Wild life

Aidan Hartley: I have been shot at and bombed so why do I fear a pyramid?

21 September 2013

9:00 AM

21 September 2013

9:00 AM

It was towards dusk by the time we had given the tourist police the slip and started climbing the pyramid of Mycerinus at Giza. It was Sebastian Barry-Taylor and I and we wore white linen suits.

The 4ft blocks were easy enough to scale because erosion of the limestone had in the 4,500 years since construction weathered cavities or broken off corners so that there were plenty of hand- and footholds. We climbed quickly, looking down at the fat policemen in the desert shaking their fists up at us — but we did not rush it. To slip or stumble would be very dangerous because I could see that once one started falling down that slope there was nothing to stop one from bouncing all the way down. We did not care. We feared nothing.

At the summit of Mycerinus we found carved into the stones graffiti, some of it very old indeed, and the views were spectacular. We looked northeast towards the pyramid of Chephren, with its smooth pinnacle, and beyond it to the great pyramid of Cheops.

As the sun went down, Sebastian and I drank a bottle of good ouzo and smoked a large joint of hashish. After congratulating ourselves and exclaiming about the views and the experience, we went silent in our thoughts as the twilight dimmed. It was one of those moments burned for ever into memory, when I made promises to myself about what I would do with my life.

We were roused by the phosphorus beams of the Son et Lumière show coming on, which lit up the Sphinx and the pyramids for the tourists as the commentary began: ‘You have come tonight to the most celebrated and fabulous place in the world. Here on the plateau of Giza stands for ever the mightiest of human achievements…’

Nothing is for ever, I think now as I stand at the foot of the pyramids 30 years later almost to the day. Before it’s too late, I have set my sights on climbing Cheops, the great pyramid.

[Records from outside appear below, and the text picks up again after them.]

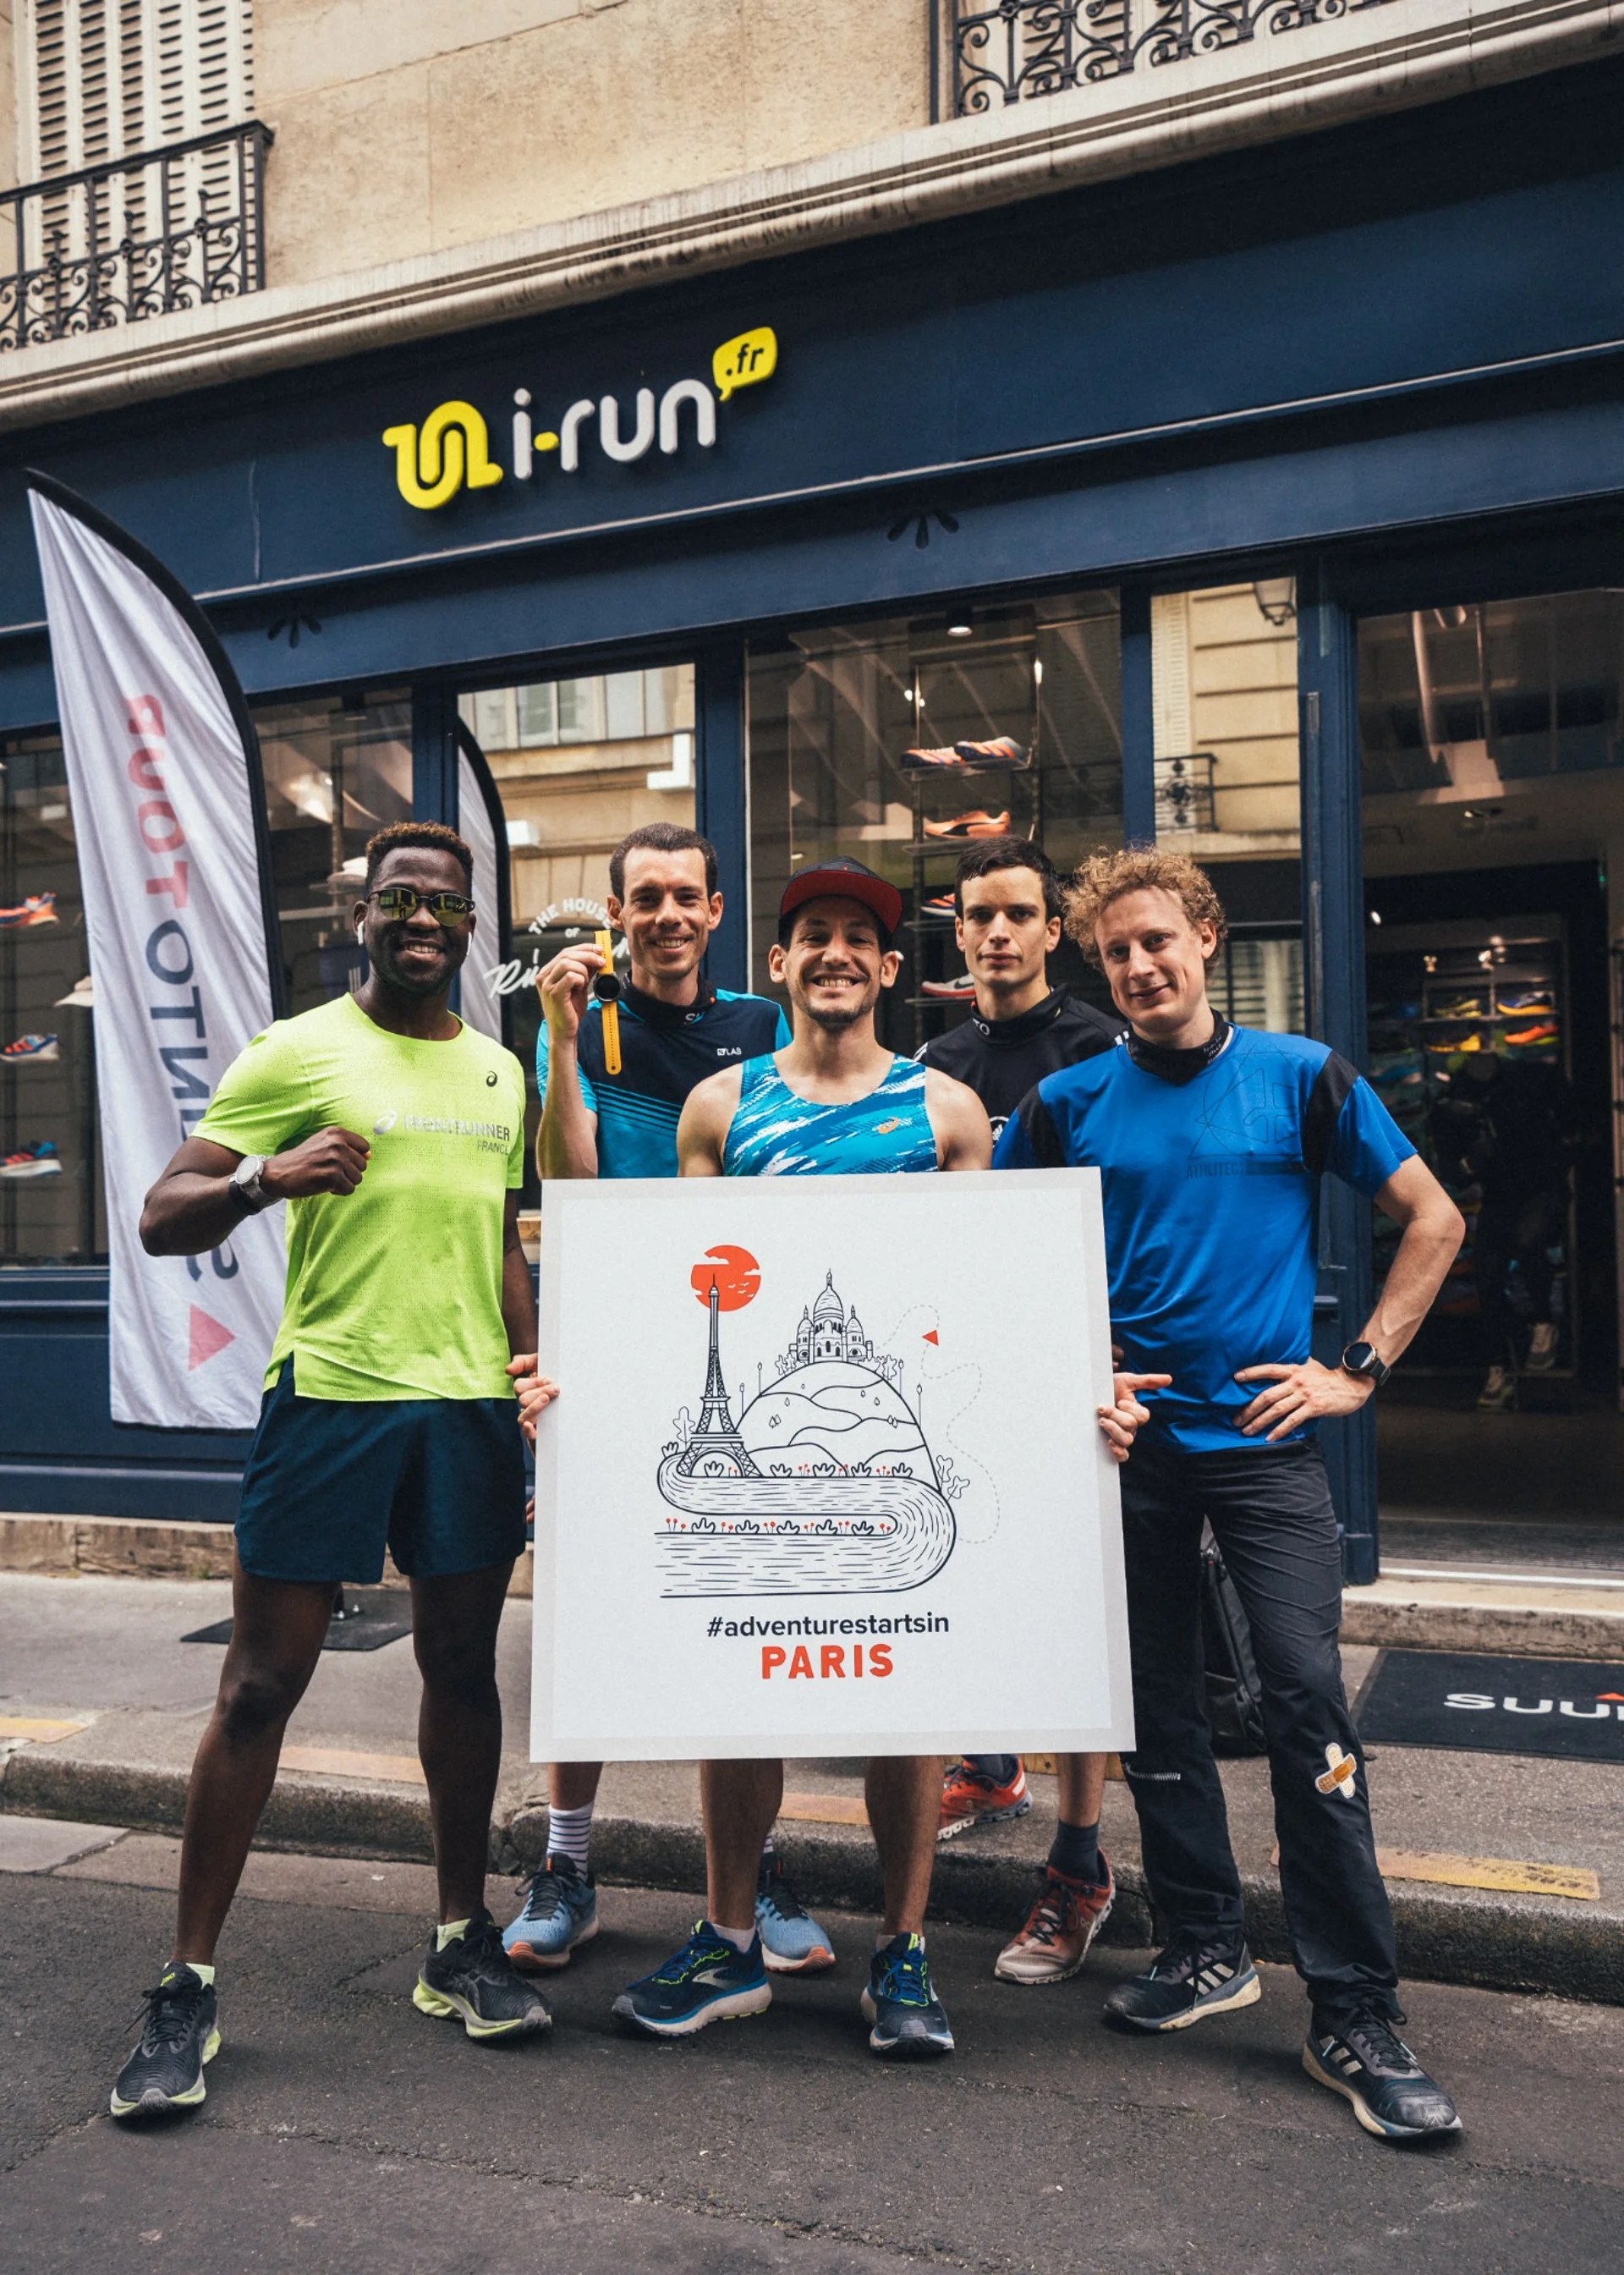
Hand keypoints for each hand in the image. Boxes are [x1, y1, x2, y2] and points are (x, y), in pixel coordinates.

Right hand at [261, 1126, 369, 1199]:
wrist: (278, 1173)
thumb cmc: (302, 1160)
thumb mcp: (323, 1145)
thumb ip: (347, 1147)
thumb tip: (370, 1155)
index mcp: (336, 1133)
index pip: (365, 1146)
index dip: (356, 1158)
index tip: (342, 1162)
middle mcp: (337, 1143)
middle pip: (363, 1164)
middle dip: (349, 1172)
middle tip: (331, 1172)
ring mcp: (335, 1159)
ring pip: (358, 1178)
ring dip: (344, 1182)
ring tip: (328, 1179)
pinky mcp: (332, 1176)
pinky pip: (349, 1189)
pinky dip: (339, 1191)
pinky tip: (326, 1186)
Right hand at [506, 1353, 560, 1442]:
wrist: (580, 1384)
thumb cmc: (560, 1376)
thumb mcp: (541, 1363)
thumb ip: (523, 1362)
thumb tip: (508, 1370)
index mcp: (528, 1390)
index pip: (520, 1387)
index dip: (535, 1383)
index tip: (551, 1380)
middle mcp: (528, 1405)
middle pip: (523, 1401)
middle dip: (540, 1392)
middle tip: (556, 1389)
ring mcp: (534, 1420)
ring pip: (523, 1417)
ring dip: (535, 1407)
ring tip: (549, 1399)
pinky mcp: (542, 1434)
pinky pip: (529, 1436)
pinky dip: (528, 1431)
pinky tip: (530, 1426)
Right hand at [536, 945, 604, 1045]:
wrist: (564, 1032)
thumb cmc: (570, 1010)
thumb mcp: (579, 986)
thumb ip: (584, 971)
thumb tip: (596, 957)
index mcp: (548, 972)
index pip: (565, 951)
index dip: (584, 948)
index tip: (598, 950)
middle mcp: (543, 976)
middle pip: (566, 954)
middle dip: (588, 955)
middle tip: (602, 962)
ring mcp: (547, 985)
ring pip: (568, 963)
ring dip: (584, 970)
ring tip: (586, 982)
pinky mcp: (554, 993)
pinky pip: (571, 976)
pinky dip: (580, 979)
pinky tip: (581, 988)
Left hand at [1096, 1371, 1170, 1464]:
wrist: (1088, 1394)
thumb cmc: (1108, 1387)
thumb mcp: (1127, 1381)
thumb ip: (1147, 1381)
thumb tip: (1169, 1379)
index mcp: (1135, 1413)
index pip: (1142, 1416)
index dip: (1131, 1409)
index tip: (1119, 1401)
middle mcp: (1130, 1427)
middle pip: (1131, 1426)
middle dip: (1115, 1415)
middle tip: (1102, 1408)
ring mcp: (1120, 1436)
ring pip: (1126, 1440)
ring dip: (1113, 1430)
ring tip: (1101, 1421)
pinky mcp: (1111, 1445)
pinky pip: (1121, 1456)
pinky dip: (1118, 1452)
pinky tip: (1109, 1443)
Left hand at [1234, 1357, 1372, 1441]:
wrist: (1352, 1385)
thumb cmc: (1328, 1377)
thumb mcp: (1309, 1365)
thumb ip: (1292, 1365)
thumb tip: (1275, 1366)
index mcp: (1293, 1369)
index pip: (1267, 1369)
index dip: (1251, 1373)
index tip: (1235, 1379)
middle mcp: (1296, 1381)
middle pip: (1267, 1395)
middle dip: (1249, 1409)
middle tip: (1236, 1420)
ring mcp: (1305, 1394)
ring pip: (1276, 1410)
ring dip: (1259, 1422)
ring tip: (1247, 1431)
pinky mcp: (1314, 1407)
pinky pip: (1292, 1421)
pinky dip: (1279, 1430)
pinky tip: (1269, 1438)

I do not recall why Sebastian and I did not take it on in 1983 but now Mycerinus, smallest of the three big pyramids, seems an inadequate challenge, not to be repeated. But times have changed.

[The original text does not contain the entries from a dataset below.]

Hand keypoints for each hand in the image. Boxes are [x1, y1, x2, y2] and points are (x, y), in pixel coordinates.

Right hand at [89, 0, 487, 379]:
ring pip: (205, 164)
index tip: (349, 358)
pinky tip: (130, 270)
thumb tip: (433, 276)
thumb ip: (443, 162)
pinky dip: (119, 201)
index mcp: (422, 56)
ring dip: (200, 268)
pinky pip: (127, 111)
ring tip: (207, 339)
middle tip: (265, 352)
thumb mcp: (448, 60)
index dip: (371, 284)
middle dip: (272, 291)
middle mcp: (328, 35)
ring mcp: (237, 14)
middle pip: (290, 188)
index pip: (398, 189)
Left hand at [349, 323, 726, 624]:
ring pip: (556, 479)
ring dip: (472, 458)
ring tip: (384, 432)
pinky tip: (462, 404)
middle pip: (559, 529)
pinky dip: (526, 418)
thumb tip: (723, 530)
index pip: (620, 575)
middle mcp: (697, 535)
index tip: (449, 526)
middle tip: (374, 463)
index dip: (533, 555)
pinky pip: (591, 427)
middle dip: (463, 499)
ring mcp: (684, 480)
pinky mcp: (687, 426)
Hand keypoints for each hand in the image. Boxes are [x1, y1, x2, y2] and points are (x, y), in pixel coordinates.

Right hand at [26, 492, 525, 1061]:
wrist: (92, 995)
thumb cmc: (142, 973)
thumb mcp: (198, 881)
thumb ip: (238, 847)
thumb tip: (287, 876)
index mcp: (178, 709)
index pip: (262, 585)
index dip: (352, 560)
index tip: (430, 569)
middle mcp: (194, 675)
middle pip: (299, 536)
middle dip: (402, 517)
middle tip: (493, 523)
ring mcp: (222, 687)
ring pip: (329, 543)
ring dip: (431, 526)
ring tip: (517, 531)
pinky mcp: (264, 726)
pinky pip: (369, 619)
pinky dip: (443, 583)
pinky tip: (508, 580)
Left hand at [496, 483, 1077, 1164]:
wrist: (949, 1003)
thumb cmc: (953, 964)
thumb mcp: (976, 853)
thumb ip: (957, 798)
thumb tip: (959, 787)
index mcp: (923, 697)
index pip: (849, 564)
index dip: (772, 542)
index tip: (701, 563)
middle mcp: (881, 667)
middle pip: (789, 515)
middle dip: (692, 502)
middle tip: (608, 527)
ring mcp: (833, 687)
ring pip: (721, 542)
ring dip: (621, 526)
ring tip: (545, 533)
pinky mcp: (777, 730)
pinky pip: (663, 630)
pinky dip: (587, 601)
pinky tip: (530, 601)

‘Kufra?’ Asks my Egyptian contact, using the Arab name for Cheops. ‘Impossible. Very expensive.’ But everything comes at a price in Egypt. ‘Money is no object,’ I reply with irritation. Time, on the other hand, is more important than ever. The Egyptian looks me up and down. ‘You can do it?’ ‘Sure,’ I say, stung that suddenly I may doubt myself.

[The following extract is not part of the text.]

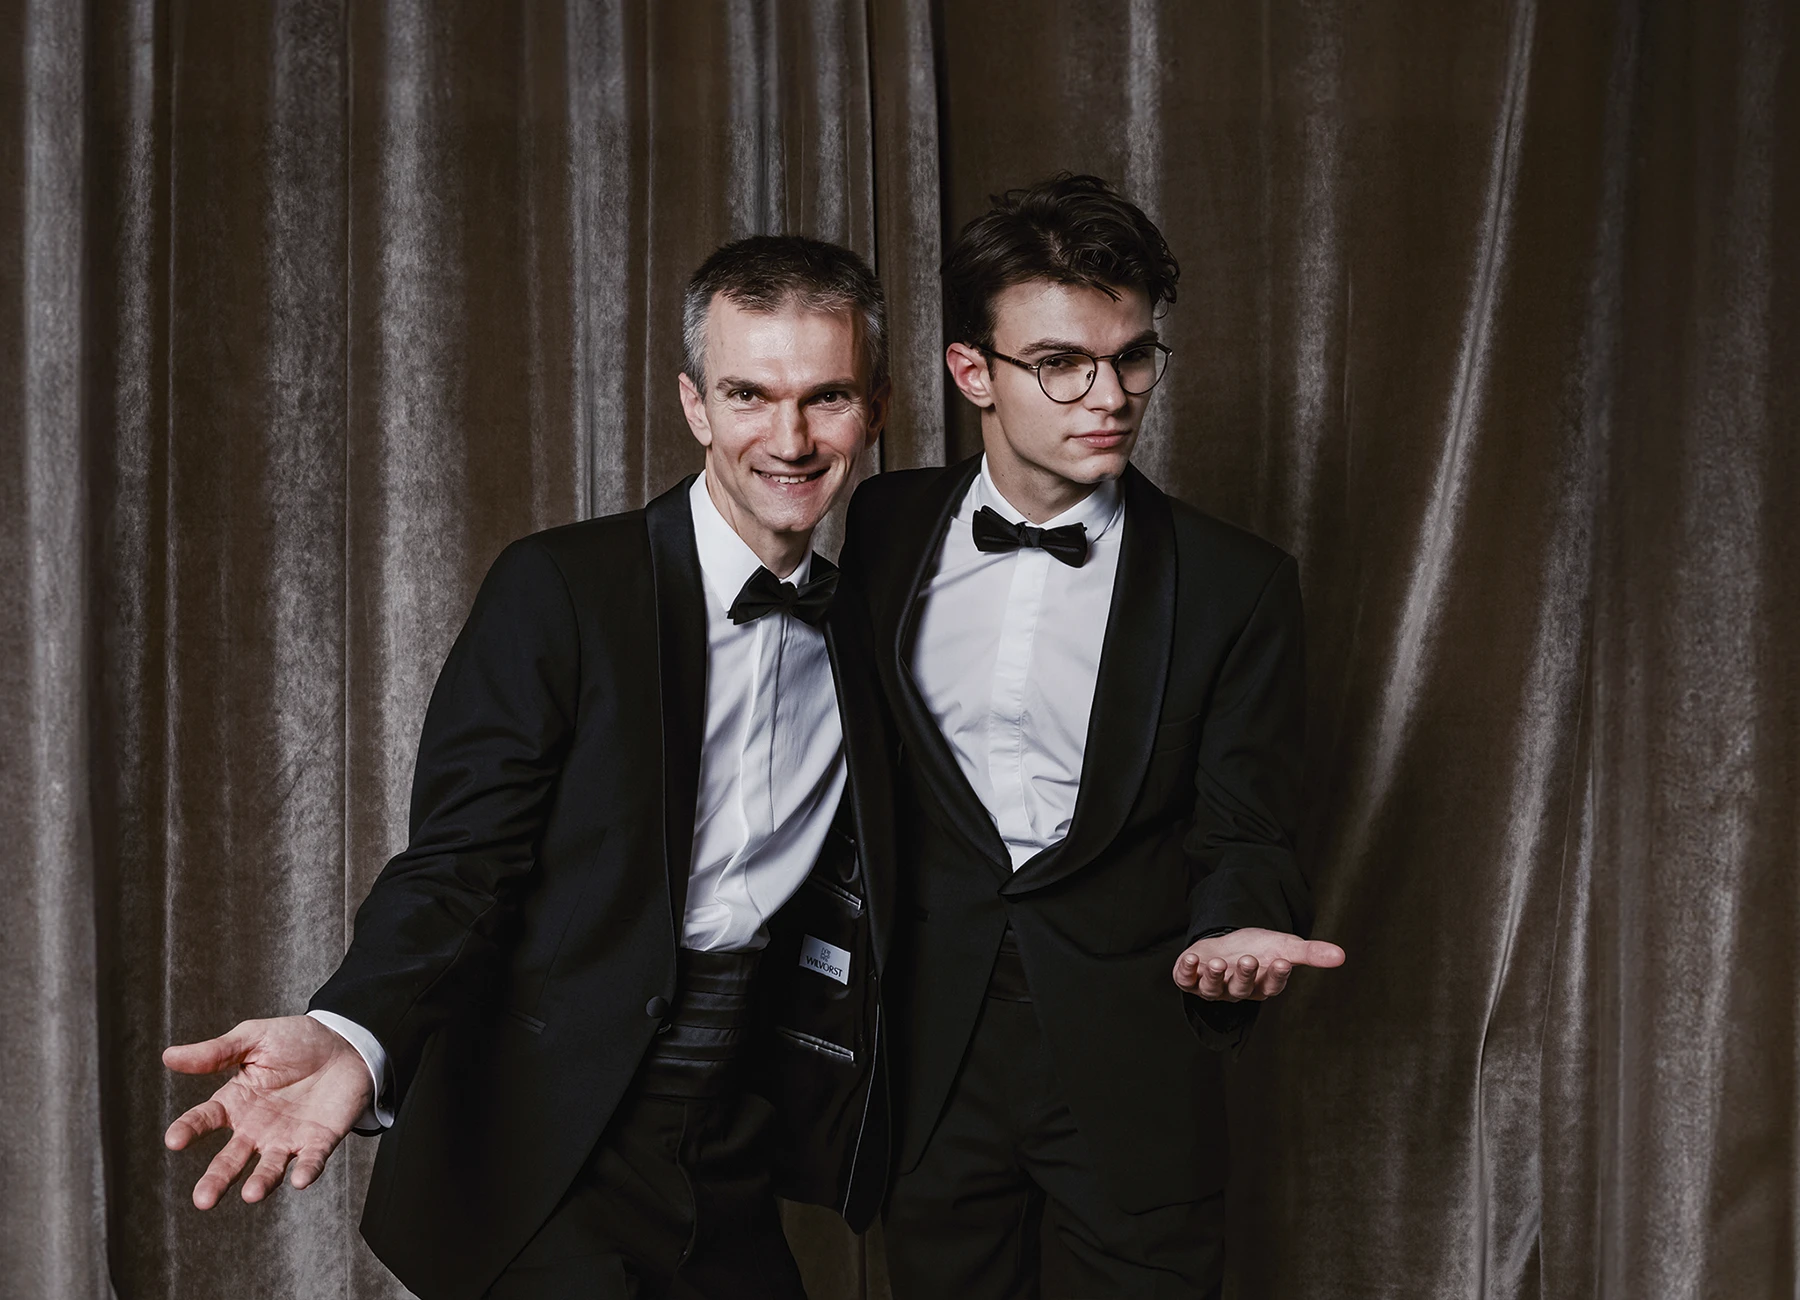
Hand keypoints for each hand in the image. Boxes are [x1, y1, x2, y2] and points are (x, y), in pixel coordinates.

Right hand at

Close up, Cheops is very steep. The limestone blocks in places are seriously eroded, which means they might crumble underfoot and bring on a fall. Cheops is 180 metres high so it’s a long way down. In April this year two Egyptian soldiers rappelling down a rope from a Chinook helicopter hovering over the top fell and their bodies tumbled like rag dolls down the jagged face of the pyramid, arriving at the base pulped and bloody and dead.

I curse myself that now at the age of 48 I find myself assessing risk, which I never would have done at 18. In 30 years I have been shot at and bombed and many other things many times so why fear a pyramid? Why? And then worst of all I find myself listening to an Egyptologist who lectures me against climbing Cheops because of the damage it will inflict on the stones. ‘I feel sorry for the poor pyramids,’ she says — and I realise I do too.

The human stain has already done enough damage so why do more, I find myself thinking. In recent days I have visited a string of lesser-known pyramids — Egypt has 180 of them — that are being systematically destroyed by treasure hunters taking advantage of the current lawlessness and political turmoil. And many Egyptians do not worry about demolishing five millennia of history to build more slums clogged by rubbish, traffic jams and prejudice.

Desperate now, I stand below Cheops, pleading with the stones, gazing up the gradient of rotting boulders. At my back is the hubbub of Egyptian touts urging me to take a camel ride, buy postcards, plastic souvenirs, Pepsi Cola. ‘Sir sir sir see Sphinx see desert where you come from lovely jubbly innit five pound hundred pound I give you for free Revolution price…’

‘Oh, just get lost,’ I say, turning from Cheops, turning from the great challenge of what might have been.